A Chinese Foreign Ministry spokesman, Hong Lei, denounced the comments.
“The Dalai Lama is a political exile who has long engaged in anti-China separatist activities in the guise of religion,” he said.
“The Japanese government has been conniving with the separatist activities of the Dalai Lama and Japanese right-wing forces, which goes against the principle and spirit of China-Japan strategic relations of mutual benefit.”
Army warns about sex scams
The Army’s Criminal Investigation Command this week warned against being taken in by online romance scams by “thugs claiming to be U.S. servicemen.”
Army special agents investigating the crimes said Internet users worldwide are being duped by the ruse. A statement by the CID said the offers are “promising true love, but only end up breaking hearts and bank accounts.”
CID agents have received hundreds of reports from victims around the world who were taken in by criminals pretending to be U.S. soldiers deployed in Afghanistan or other locations.
“The victims are most often unsuspecting women, 30 to 55 years old, who think they are romantically involved on the Internet with an American soldier, when in fact they are being cyber-robbed by perpetrators thousands of miles away,” the command said in a statement.
“We cannot stress enough that people need to stop sending money to persons they meet on the Internet and claim to be in the U.S. military,” said Army spokesman Chris Grey.
“It is heartbreaking to hear these stories over and over again of people who have sent thousands of dollars to someone they have never met and sometimes have never even spoken to on the phone.”
Most of the swindles involve offers of romance perpetrated through social media and dating websites.
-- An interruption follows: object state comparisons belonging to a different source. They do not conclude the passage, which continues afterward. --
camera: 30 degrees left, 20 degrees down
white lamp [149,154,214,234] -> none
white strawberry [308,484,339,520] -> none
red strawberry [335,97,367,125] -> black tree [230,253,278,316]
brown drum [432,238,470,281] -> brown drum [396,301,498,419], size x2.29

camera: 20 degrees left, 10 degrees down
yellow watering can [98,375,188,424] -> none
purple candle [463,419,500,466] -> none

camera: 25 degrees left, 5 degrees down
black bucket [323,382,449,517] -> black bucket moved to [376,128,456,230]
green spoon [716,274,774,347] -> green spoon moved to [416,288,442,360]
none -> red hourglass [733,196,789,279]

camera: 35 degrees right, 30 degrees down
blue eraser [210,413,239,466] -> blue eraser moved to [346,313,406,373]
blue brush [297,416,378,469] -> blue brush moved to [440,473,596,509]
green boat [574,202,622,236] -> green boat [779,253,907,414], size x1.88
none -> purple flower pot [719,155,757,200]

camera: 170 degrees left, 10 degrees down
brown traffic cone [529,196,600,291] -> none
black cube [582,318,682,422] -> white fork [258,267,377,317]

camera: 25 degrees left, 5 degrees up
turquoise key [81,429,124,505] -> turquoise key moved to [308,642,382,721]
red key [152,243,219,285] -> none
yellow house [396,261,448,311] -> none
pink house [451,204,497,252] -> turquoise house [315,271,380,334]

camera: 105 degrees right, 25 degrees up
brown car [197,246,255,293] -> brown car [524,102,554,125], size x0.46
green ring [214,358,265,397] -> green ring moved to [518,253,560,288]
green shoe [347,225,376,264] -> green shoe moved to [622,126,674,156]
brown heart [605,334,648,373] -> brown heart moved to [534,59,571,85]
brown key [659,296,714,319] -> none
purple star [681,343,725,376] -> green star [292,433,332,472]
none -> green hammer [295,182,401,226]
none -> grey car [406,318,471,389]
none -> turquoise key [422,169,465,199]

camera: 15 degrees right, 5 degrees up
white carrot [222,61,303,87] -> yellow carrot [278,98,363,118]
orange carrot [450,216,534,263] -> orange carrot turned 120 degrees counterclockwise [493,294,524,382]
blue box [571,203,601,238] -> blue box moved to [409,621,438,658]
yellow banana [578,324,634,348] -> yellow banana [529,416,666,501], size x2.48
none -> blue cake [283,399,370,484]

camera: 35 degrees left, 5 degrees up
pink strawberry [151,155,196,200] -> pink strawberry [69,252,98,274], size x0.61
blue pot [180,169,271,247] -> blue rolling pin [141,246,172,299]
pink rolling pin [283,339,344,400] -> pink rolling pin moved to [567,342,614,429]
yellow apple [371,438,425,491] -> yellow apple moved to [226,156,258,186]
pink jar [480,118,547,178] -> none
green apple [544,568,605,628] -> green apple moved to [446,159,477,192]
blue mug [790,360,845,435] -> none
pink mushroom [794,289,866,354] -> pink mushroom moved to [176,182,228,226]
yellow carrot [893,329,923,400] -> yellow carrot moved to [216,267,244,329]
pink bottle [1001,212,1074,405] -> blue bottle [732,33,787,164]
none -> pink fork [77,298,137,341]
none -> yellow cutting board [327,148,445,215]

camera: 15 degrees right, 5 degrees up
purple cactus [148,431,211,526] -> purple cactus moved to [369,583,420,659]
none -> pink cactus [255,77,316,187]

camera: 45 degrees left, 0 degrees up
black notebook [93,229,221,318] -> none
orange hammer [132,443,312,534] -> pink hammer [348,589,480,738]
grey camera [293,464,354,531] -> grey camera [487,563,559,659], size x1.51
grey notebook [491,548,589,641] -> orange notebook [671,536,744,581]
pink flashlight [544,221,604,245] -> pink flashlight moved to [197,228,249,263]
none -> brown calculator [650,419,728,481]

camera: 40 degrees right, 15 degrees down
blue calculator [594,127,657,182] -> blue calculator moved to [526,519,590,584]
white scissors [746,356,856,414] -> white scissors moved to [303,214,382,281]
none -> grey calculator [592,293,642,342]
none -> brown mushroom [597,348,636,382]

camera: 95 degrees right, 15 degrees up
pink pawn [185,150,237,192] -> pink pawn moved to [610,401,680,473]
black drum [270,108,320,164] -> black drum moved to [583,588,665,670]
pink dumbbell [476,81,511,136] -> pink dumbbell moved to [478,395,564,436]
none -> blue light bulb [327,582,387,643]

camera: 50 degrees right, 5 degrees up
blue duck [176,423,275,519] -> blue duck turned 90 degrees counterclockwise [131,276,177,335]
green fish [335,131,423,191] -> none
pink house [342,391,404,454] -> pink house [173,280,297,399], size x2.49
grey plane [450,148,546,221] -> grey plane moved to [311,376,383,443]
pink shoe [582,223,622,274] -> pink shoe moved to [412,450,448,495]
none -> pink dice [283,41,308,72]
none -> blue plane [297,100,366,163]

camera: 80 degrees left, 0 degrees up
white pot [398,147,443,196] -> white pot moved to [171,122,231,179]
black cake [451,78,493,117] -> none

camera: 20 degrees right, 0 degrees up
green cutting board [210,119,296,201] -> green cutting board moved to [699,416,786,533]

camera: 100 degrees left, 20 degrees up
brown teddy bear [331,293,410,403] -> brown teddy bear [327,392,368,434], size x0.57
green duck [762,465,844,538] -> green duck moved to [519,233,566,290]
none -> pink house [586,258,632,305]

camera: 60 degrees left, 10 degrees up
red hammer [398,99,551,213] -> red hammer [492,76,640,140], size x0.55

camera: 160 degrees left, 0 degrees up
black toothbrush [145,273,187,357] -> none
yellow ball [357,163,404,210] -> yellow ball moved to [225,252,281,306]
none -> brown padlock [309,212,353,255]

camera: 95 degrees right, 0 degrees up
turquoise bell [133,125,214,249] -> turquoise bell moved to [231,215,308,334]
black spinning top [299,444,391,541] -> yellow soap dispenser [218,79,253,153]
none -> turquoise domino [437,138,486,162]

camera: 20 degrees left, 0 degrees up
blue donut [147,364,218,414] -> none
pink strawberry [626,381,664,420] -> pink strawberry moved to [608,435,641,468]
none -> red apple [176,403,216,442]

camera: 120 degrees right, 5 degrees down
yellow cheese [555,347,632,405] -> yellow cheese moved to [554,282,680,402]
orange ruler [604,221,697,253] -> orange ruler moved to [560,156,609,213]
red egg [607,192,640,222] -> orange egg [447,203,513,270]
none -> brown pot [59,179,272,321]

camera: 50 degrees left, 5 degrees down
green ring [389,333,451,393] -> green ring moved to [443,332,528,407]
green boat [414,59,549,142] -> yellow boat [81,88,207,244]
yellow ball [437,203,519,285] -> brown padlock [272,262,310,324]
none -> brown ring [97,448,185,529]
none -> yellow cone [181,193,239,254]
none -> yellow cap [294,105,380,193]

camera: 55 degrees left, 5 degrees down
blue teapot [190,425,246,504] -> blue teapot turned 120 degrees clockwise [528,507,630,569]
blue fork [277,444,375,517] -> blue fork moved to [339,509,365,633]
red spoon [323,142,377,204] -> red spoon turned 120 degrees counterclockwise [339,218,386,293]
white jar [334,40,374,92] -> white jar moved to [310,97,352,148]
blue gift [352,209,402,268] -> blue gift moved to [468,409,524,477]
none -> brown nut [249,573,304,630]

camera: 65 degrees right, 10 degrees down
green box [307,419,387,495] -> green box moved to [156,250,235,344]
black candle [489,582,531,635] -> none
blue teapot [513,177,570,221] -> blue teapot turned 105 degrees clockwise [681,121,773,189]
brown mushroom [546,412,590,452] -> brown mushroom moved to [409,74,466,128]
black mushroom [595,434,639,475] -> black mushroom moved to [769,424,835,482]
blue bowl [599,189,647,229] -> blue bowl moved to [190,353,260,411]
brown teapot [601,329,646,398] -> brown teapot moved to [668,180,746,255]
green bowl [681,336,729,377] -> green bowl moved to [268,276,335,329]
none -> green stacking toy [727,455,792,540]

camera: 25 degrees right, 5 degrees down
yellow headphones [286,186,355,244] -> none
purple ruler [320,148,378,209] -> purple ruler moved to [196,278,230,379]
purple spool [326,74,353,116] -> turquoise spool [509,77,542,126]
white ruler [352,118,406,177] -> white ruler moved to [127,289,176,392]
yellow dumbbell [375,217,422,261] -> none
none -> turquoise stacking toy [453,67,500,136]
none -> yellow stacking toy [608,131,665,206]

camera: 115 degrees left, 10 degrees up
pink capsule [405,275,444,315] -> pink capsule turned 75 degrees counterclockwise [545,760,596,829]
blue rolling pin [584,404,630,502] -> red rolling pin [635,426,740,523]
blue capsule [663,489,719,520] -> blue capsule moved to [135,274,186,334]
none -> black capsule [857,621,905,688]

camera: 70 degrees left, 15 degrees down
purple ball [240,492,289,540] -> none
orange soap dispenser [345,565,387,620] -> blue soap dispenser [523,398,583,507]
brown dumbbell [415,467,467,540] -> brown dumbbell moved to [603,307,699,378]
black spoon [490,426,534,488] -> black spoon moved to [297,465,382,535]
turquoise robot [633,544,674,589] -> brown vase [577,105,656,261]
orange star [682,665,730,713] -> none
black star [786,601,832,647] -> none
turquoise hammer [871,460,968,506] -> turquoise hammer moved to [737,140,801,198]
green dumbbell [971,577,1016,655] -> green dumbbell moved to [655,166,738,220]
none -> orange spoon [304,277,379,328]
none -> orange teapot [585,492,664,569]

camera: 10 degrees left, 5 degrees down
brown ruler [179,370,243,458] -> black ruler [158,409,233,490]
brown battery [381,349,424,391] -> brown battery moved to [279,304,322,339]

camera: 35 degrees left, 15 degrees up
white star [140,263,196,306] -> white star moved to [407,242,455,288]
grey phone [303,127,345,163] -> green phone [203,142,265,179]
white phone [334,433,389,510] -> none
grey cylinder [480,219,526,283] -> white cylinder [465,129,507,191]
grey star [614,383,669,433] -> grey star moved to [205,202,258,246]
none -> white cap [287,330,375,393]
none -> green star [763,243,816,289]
They mainly target women.
The criminals who carry out the scams use the names and ranks of servicemen in combat areas, match it with photos of soldiers obtained from the Internet and then build false identities used to lure unsuspecting women.
“We have even seen instances where the soldier was killed in action, and the crooks have used that hero’s identity to perpetrate their twisted scam,” said CID Special Agent Matthew Ivanjack.
Romantic requests have involved “carefully worded” appeals from victims to help buy laptop computers, international telephones or other items that will be used by the fake deployed troops. The victims are asked to send money, sometimes thousands of dollars, to third-party addresses.
Other cybercrimes involving the impersonation of U.S. soldiers have even involved the bogus sale of a vehicle through wire transfers of funds.
“These perpetrators — often from other countries, most notably from West African countries — are good at what they do and quite familiar with American culture, but the claims about the Army and its regulations are ridiculous,” said Mr. Grey, the CID spokesman.
In one case, a New York woman took out a second mortgage on her home to send money in one scam that cost her $60,000.
Another woman in Britain was taken for more than $75,000 by con artists.